Quand il parle de lui-même, l’énergie de Batlik change, et le ton qu’il utilise ne peut que nous faire tendrement sourire, voire rire : « J’ai mauvais caractère, je ne suis pas aimable, je peux être méprisant et très obséquieux. À vrai dire, je ne suis pas la personne avec qui j’aime le plus passer du temps. Plus je me connais, moins je m’apprécie. J’ai pas le temps de déterminer pourquoi et même si je savais pourquoi, je ne sais pas si je pourrais régler le problème. Ce n’est pas parce qu’on sait d’où vient le problème qu’on peut forcément le résoudre. »

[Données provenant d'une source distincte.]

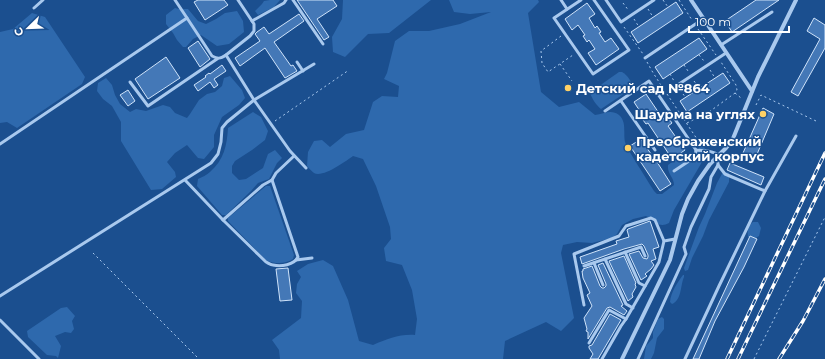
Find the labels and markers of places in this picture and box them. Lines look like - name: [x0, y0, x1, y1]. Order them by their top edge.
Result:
- place label: Детский сад №864: [576, 80, 710, 96]
- marker: Детский сад №864: [563, 83, 573, 93]
- place label: Шаурма на углях: [635, 106, 755, 122]
- marker: Шаурма на углях: [758, 109, 768, 119]
- place label: Преображенский кадетский корпус: [636, 133, 765, 164]
- marker: Преображенский кадетский корпус: [623, 143, 633, 153]

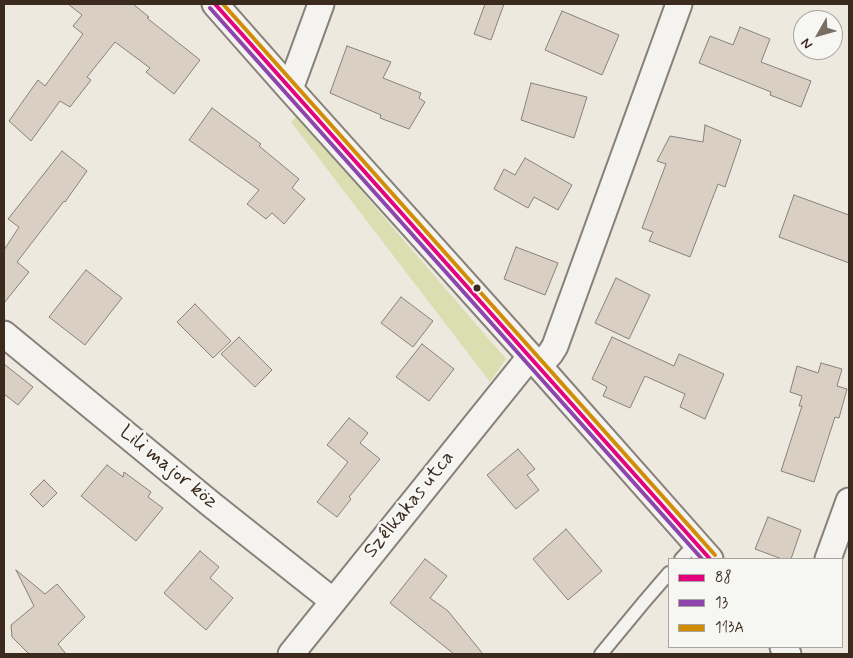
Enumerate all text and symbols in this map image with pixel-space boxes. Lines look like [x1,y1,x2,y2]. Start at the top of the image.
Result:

Quand on lui demande ce qui l’émerveille le plus, Batlik nous répond : « Le vin de Valentin Morel, la cuisine de Jeanne Cottet, et les gens individuellement, pas pris en groupe. » Et ce qui le désole le plus ? La réponse est la même, ou presque : « Les gens. Ils m’émerveillent autant qu’ils me répugnent et je m’inclus dedans. »

⇒ Pour réserver au restaurant Orso, 3 rue Pierre-Bayle, 75020 Paris : appeler au 06 13 03 68 76.

⇒ Pour découvrir le passé musical de Batlik : son site / sa chaîne YouTube

Article par Estelle Brattesani

(Portrait principal par TOINE)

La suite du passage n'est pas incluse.